"If you were to ask me how's the global situation, I think it's grim and worrisome and what will be the state of play a year or two years from now, I don't think anybody has been able for sure to hazard even a significant guess," Jaitley said at the Asia Society here when asked what his prognosis is for the global economy for the next couple of years.

He said given the challenging global economic situation, the level of ambition in nations is such that even an one-two per cent economic growth is considered "good growth under the circumstances".  

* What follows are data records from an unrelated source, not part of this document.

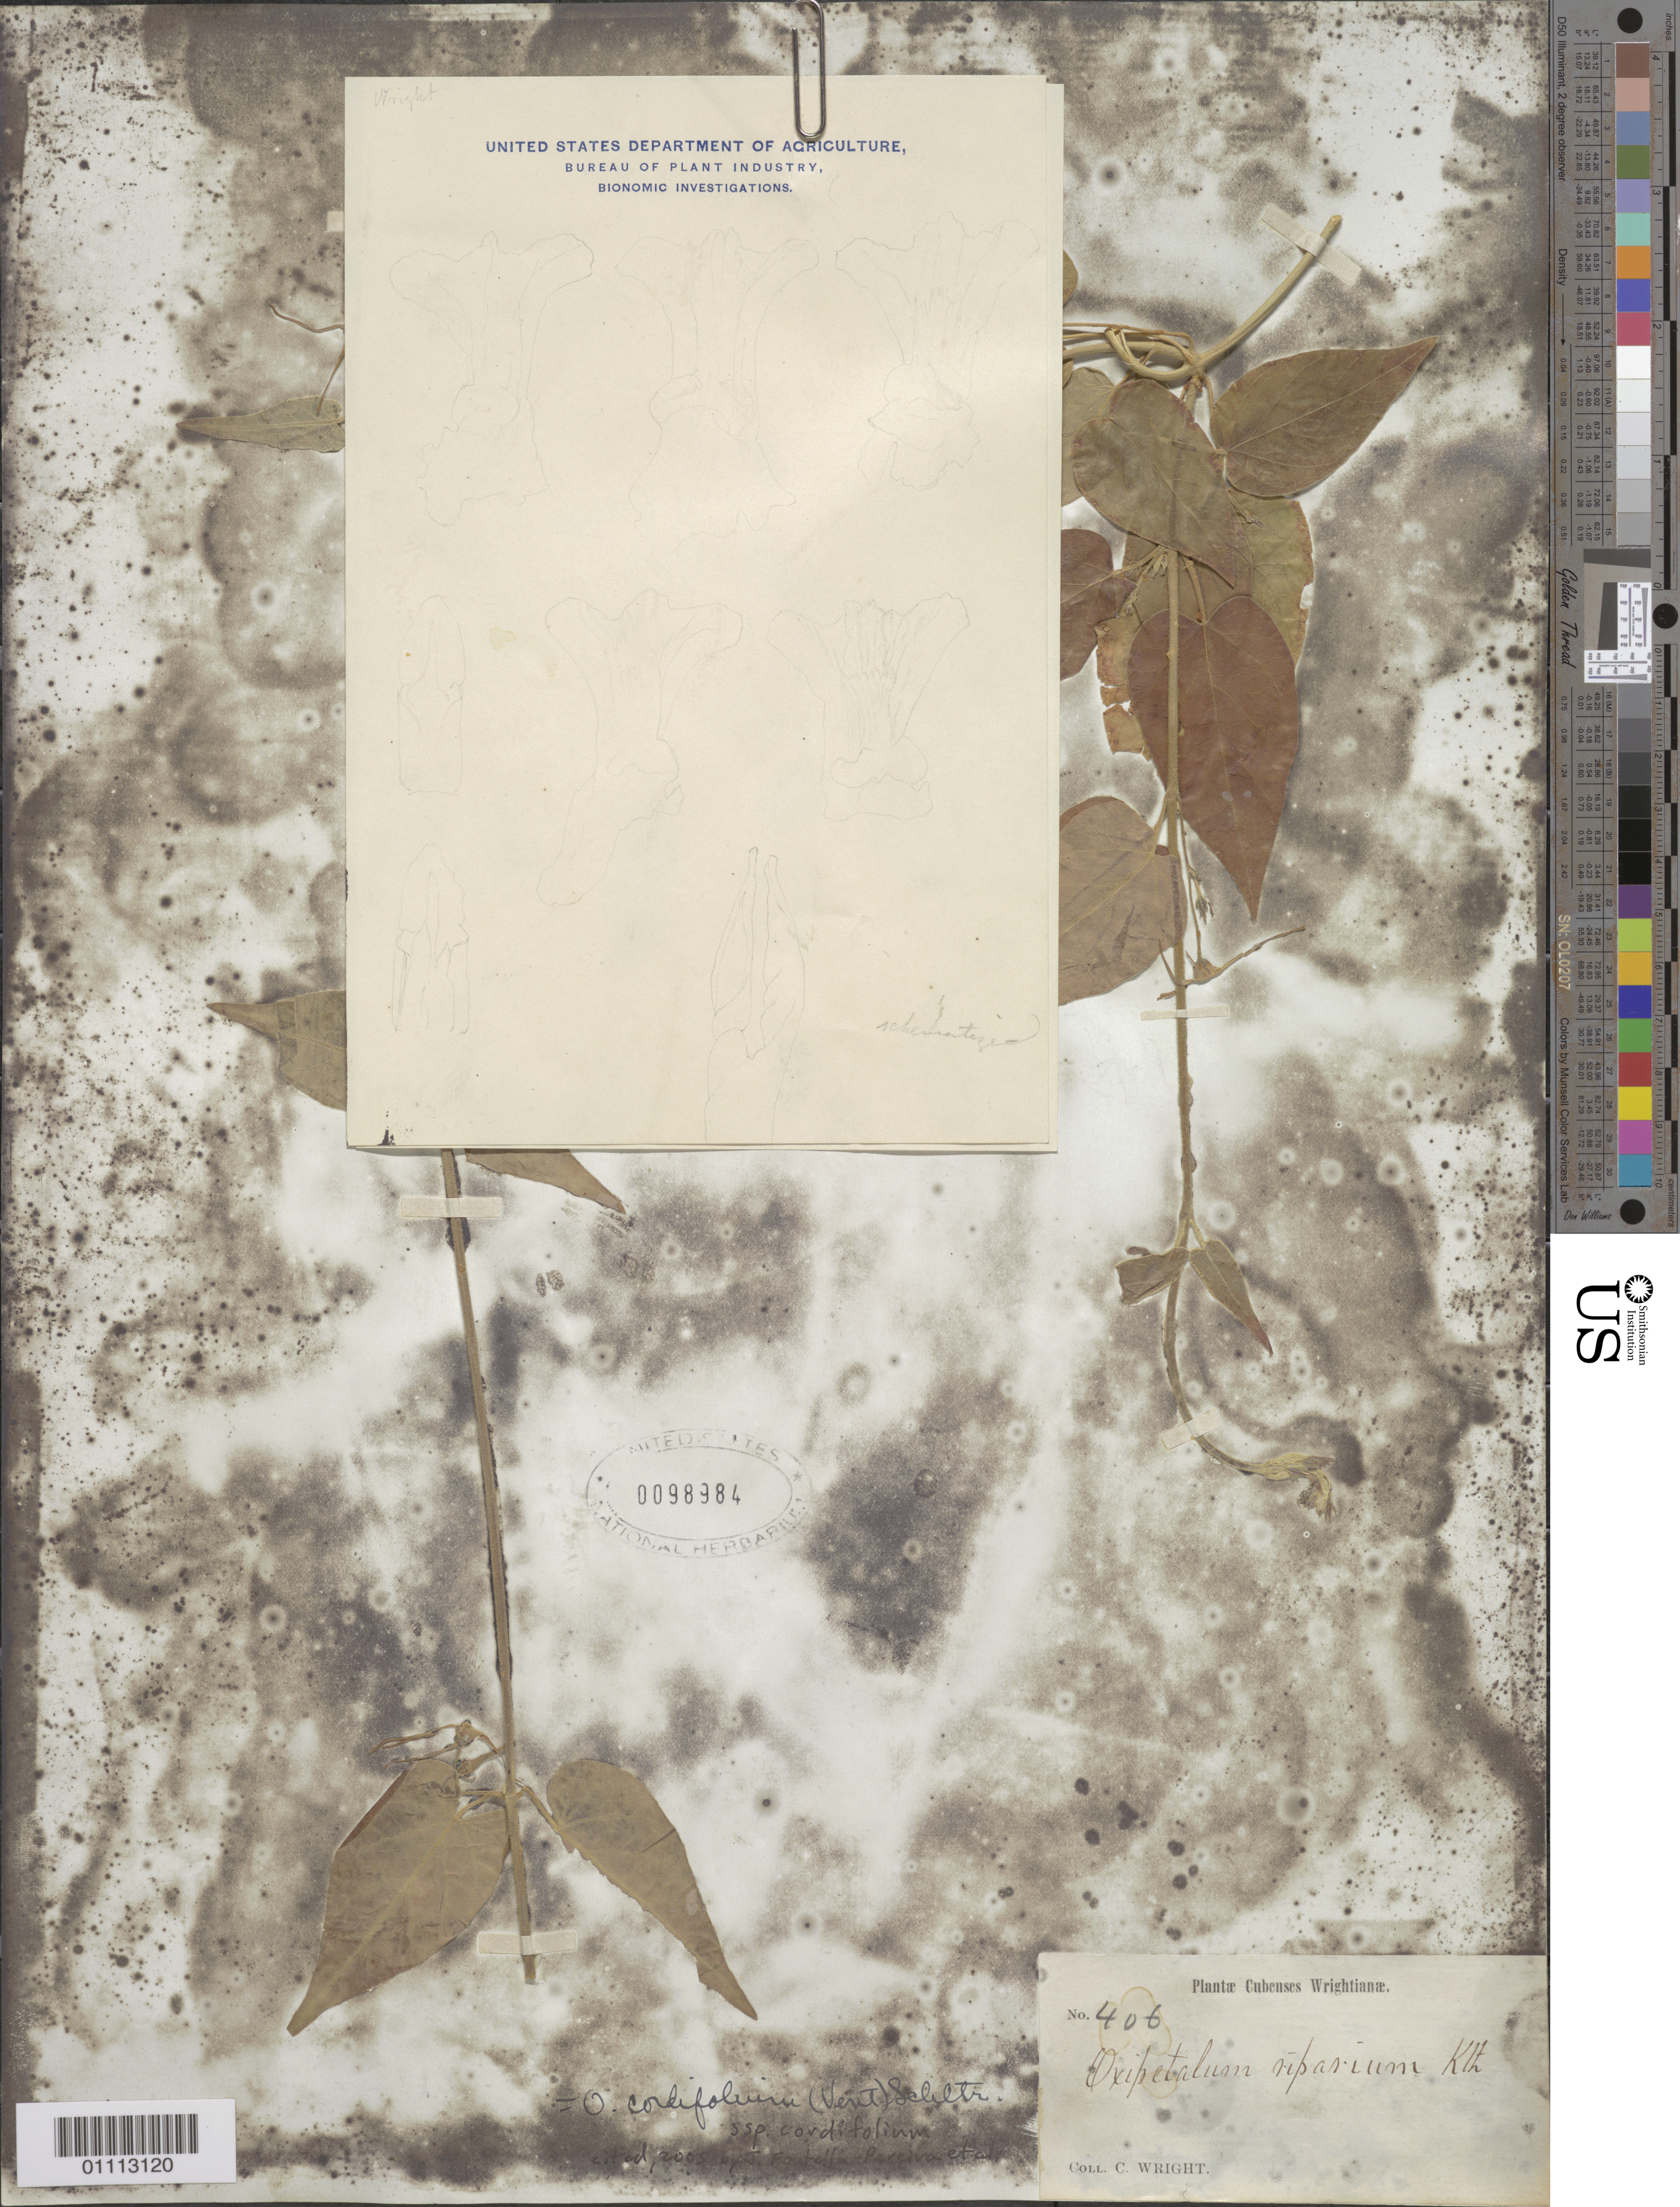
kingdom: Plantae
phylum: Tracheophyta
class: Magnoliopsida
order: Gentianales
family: Apocynaceae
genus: Oxypetalum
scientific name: Oxypetalum cordifolium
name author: (Vent.) Schltr.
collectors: C. Wright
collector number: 406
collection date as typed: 1800 to 1899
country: Cuba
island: Cuba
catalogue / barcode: US 98984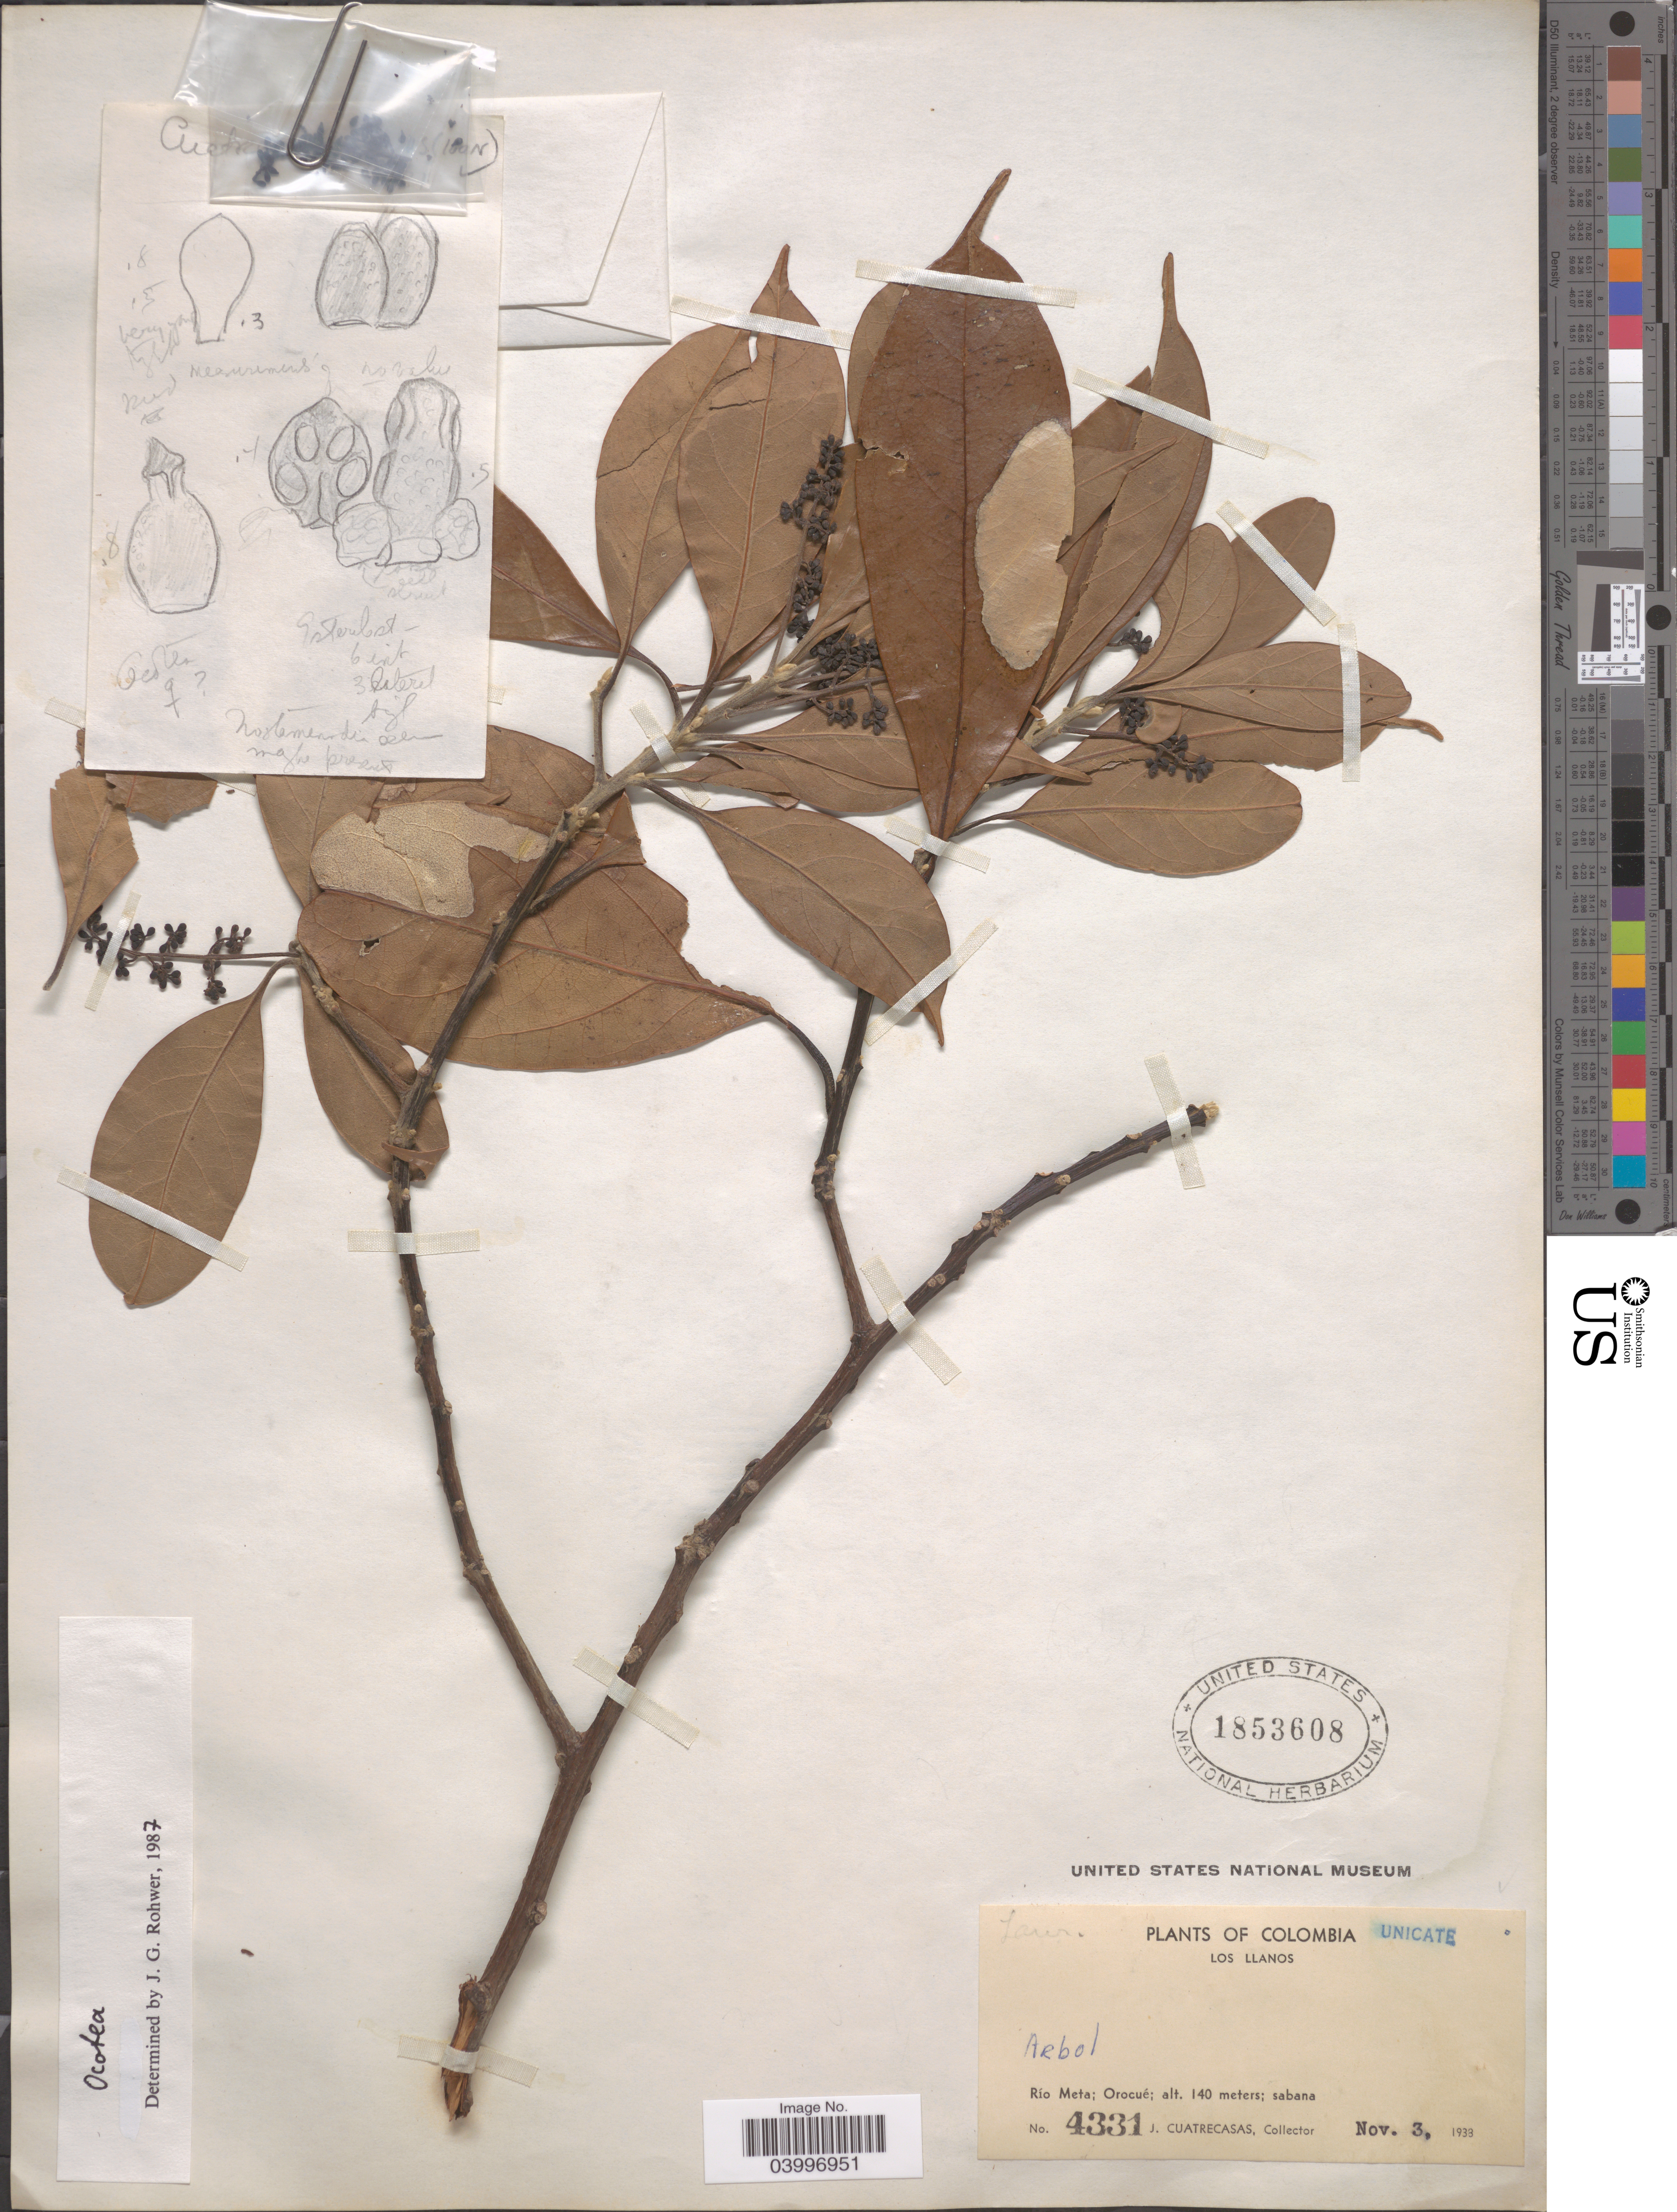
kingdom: Plantae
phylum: Tracheophyta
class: Magnoliopsida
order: Laurales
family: Lauraceae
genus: Ocotea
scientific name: Ocotea sp.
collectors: J. Cuatrecasas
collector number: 4331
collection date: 1933-11-03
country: Colombia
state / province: Meta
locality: Los Llanos. Río Meta: Orocué.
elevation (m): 140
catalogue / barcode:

"The global situation is challenging," he said, adding that global factors have impacted India also and "they are hurting us in terms of exports in particular.''

He added that the Chinese were "reasonably optimistic" because in the first quarter their economy had picked up 6.7 percent.
    
He said like the rest of the world, China too has its own challenges "because a transformation is taking place in China with their emphasis toward domestic consumption and services in play."

Jaitley said each of the regions in the world is trying to do its best within the limitations that exist.

"Low commodity prices have hurt some people and helped some people. Low oil prices have helped some people, it has hurt some people...Each one is trying to put firewalls around their own system so that within the limitations how best you can save yourself from the slowdown and grow within the limitations that the world has created for you," he said.

Jaitley, who had last week participated in the spring meeting of the World Bank and the International Monetary Fund in Washington, addressed analysts, economic experts and business executives at a session organised by CII and the Asia Society Policy Institute in the city yesterday.

He will also be meeting investors and top business executives and address a session at the United Nations during his stay in the city.

On protectionism, Jaitley said, "I can tell you that developing economies being protectionist is much less worrisome (than) when (in) the most developed countries you hear noises of protectionism."